At this point, you would just continue to flank opponents and move to the strongest tactical position for as long as the confrontation lasted, and eliminating opponents as you go.

The next area of application is called manipulative zoning in which we push, pull, and throw opponents into one another, endeavoring to cause them to collide one with another and trip, fall and just get generally confused. A forceful, explosive attack can often drive an opponent into his partners as seen in figure (8). You have zoned your opponents to the same side of you and you will from position 1 drive A into B with either a forceful attack or a solid push. 


                                                      Fig. 8


In figure 9, we see how our zoning skills can be pushed to a very intense level. You are at position 1and surrounded by eight opponents. You move at an angle from position 1 to position 2 almost directly at H who you will shove throw of pull into the center towards position 1. Then you will move to position 3 where you have all of your opponents on one side of you with only G within reach, you may then start a strong attack on G which may actually take him out of the fight.

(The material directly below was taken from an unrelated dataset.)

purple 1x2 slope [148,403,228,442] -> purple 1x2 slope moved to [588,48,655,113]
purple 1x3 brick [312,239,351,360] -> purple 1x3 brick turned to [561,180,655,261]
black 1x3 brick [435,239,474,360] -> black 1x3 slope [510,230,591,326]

As your opponents begin to move toward you, they are all coming from the same side and you can use your zoning skills to constantly flank them so that they do not again get you surrounded. 

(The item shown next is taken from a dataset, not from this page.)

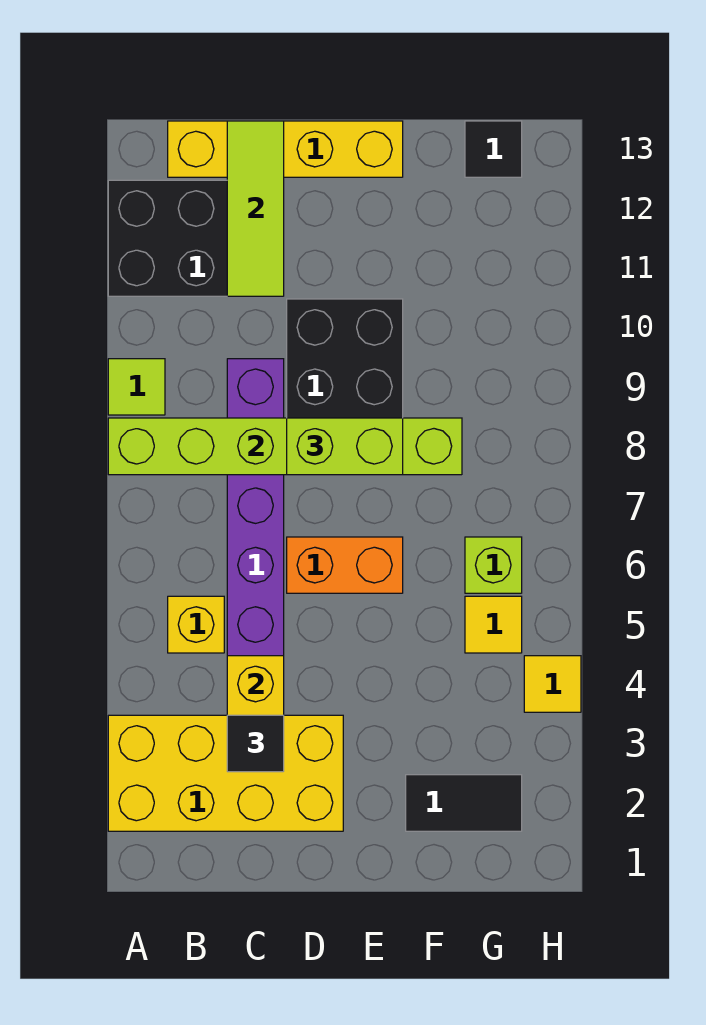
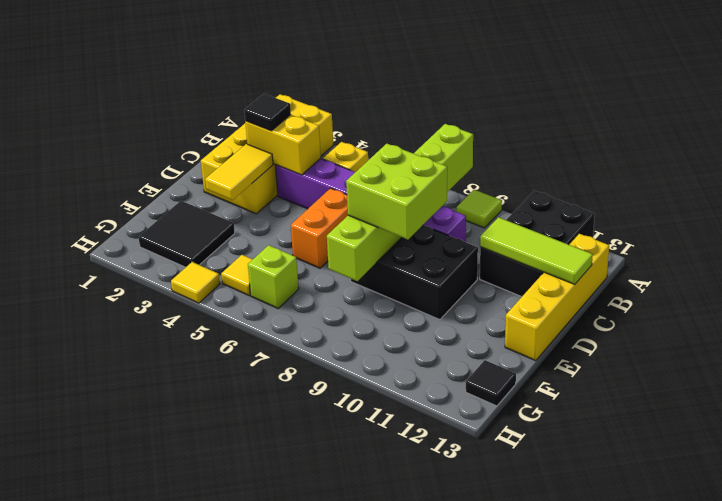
none -> yellow 1x2 tile [205,144,273,200]
lime 1x2 brick [287,418,403,475] -> lime 2x2 brick [346,144,447,240]
black 1x2 tile [406,775,522,831] -> black 2x2 tile [139,201,235,267]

                                             D                  1              E                                                                


                                                  F           /  ^           G

                                                              /   ^

                                                             /    H




                Zoning should be practiced in the school first by two training partners trying to touch a third by moving slowly just trying to touch the target person with their hand. By practicing slowly all stress is removed and the zoning skills can become patterned habits of tactical movement. As the student improves the number of opponents is increased until several opponents can be dealt with at the current speed.

The speed of the exercise is then slightly increased, again starting with two opponents and adding more opponents as skill improves. Each increase in speed is accompanied by a return to only two partners and a slow increase in the number of people being dealt with. The intention is to cause the proper tactical movements to become habit that is performed without a conscious choice being made. Eventually the student will be able to deal with several opponents at full speed in free play.